• [TASK REQUIREMENTS]:
Beginning with the line where "default: begin" occurs, set down each line of the records through the final one, exactly and without additions.

• [THE DATA]:
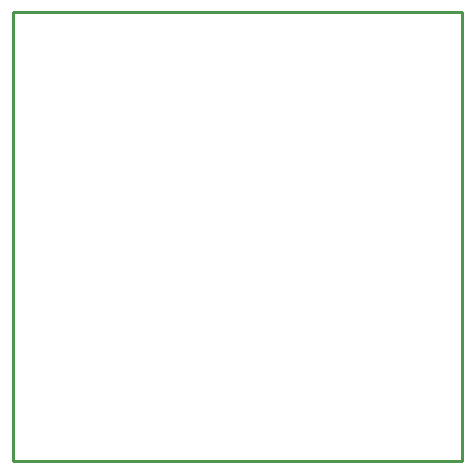
<source format=gko>
G04 Layer: BoardOutline*
G04 EasyEDA v6.4.7, 2020-10-05T14:23:05+01:00*
G04 2c2162e3dd23406bb5aba25b7724e7bd,81cdacc9909441f8a3d49748f20dc12b,10*
G04 Gerber Generator version 0.2*
G04 Scale: 100 percent, Rotated: No, Reflected: No *
G04 Dimensions in millimeters *
G04 leading zeros omitted , absolute positions ,3 integer and 3 decimal *
%FSLAX33Y33*%
%MOMM*%
G90*
D02*

%ADD10C,0.254000*%
G54D10*
G01X0Y37999D02*
G01X37999Y37999D01*
G01X37999Y0D01*
G01X0Y0D01*
G01X0Y37999D01*

%LPD*%
M00*
M02*

</source>
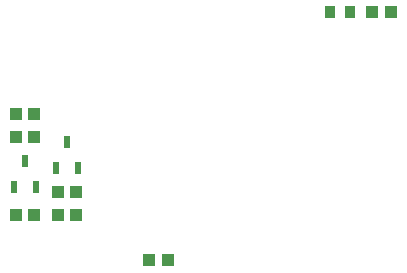
<source format=gtp>
G04 Layer: TopPasteMaskLayer*
G04 Panelize: , Column: 2, Row: 2, Board Size: 127.89mm x 58.42mm, Panelized Board Size: 257.78mm x 118.84mm*
G04 EasyEDA v6.5.34, 2023-09-07 21:57:30*
G04 74dac189c7254be0b42c3ceae140a3ac,5a6b42c53f6a479593ecc07194224c93,10*
G04 Gerber Generator version 0.2*
G04 Scale: 100 percent, Rotated: No, Reflected: No *
G04 Dimensions in millimeters *
G04 leading zeros omitted , absolute positions ,4 integer and 5 decimal *
%FSLAX45Y45*%
%MOMM*%

%ADD10R,1.0000X1.1000*%
%ADD11R,0.8999X1.0000*%
%ADD12R,0.5320X1.0375*%

%LPD*%
D10*
G01*
X8073390Y4787900D03*
G01*
X8233384Y4787900D03*
D11*
G01*
X10732592Y5651500D03*
G01*
X10902594Y5651500D03*
D10*
G01*
X11093195Y5651500D03*
G01*
X11253190Y5651500D03*
G01*
X8073390Y4597400D03*
G01*
X8233384Y4597400D03*
G01*
X9203664Y3556000D03*
G01*
X9363684Y3556000D03*
D12*
G01*
X8153374Y4390009D03*
G01*
X8058378Y4169765D03*
G01*
X8248395Y4169765D03*
D10*
G01*
X8073390Y3937000D03*
G01*
X8233384Y3937000D03*
G01*
X8428964Y3937000D03*
G01*
X8588984Y3937000D03*
G01*
X8428964Y4127500D03*
G01*
X8588984Y4127500D03*
D12*
G01*
X8508974Y4555109D03*
G01*
X8413978Y4334865D03*
G01*
X8603970Y4334865D03*
M02*

</source>
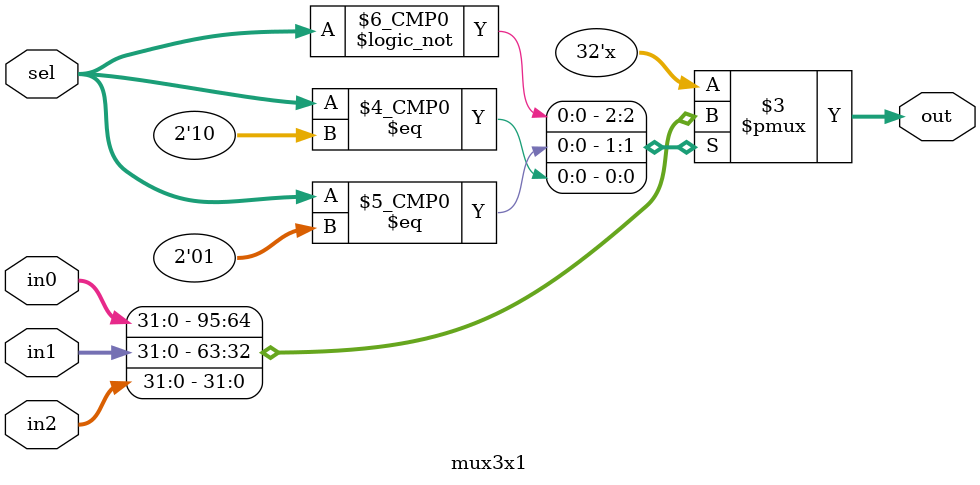
<source format=v>
module mux3x1(in0, in1, in2, sel, out);

input [31:0]in0, in1, in2;
input [1:0]sel;

output reg [31:0]out;

always @(*)
begin
	case(sel)
		2'b00 : out = in0;
		2'b01 : out = in1;
		2'b10 : out = in2;
	endcase
end

endmodule


</source>
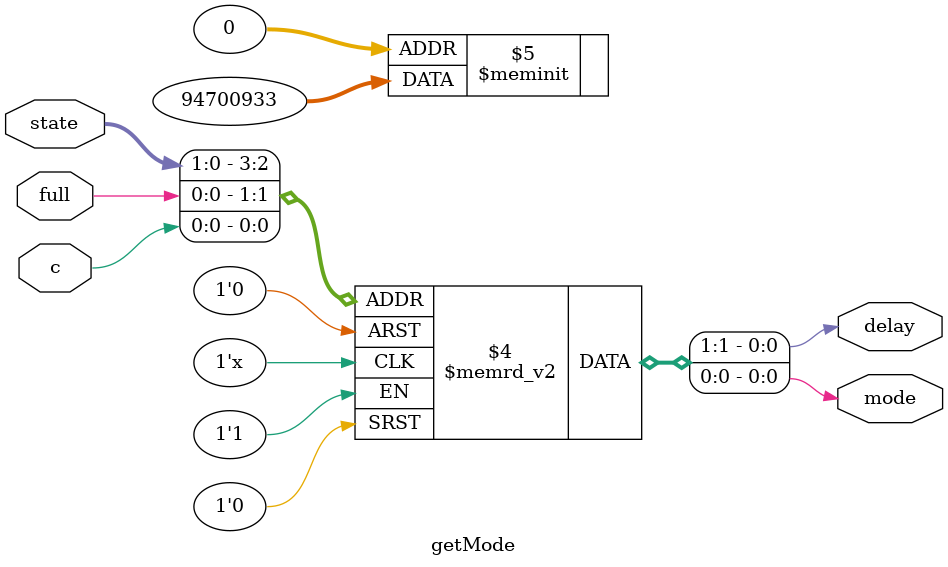
<source format=v>
module getMode (state, full, c, mode, delay);
input [1:0] state;
input full,c;
output	mode,delay;
reg mode,delay;

always@(state,full,c) begin
case ({state,full,c})
	4'b0010,
	4'b0110,
	4'b0111,
	4'b1110,
	4'b1111: begin	 
		mode = 	1'b0;
		delay = 	1'b0;
	end
	4'b0011,
	4'b1010,
	4'b1011: begin
		mode = 	1'b0;
		delay = 	1'b1;
	end
	default: begin 
		mode = 	1'b1;
		delay = 	1'b0;
	end
	endcase
	end
endmodule
	
</source>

• [FINISHED EXERCISE]:
	default: begin 
		mode = 	1'b1;
		delay = 	1'b0;
	end
	endcase
	end
endmodule
	
</source>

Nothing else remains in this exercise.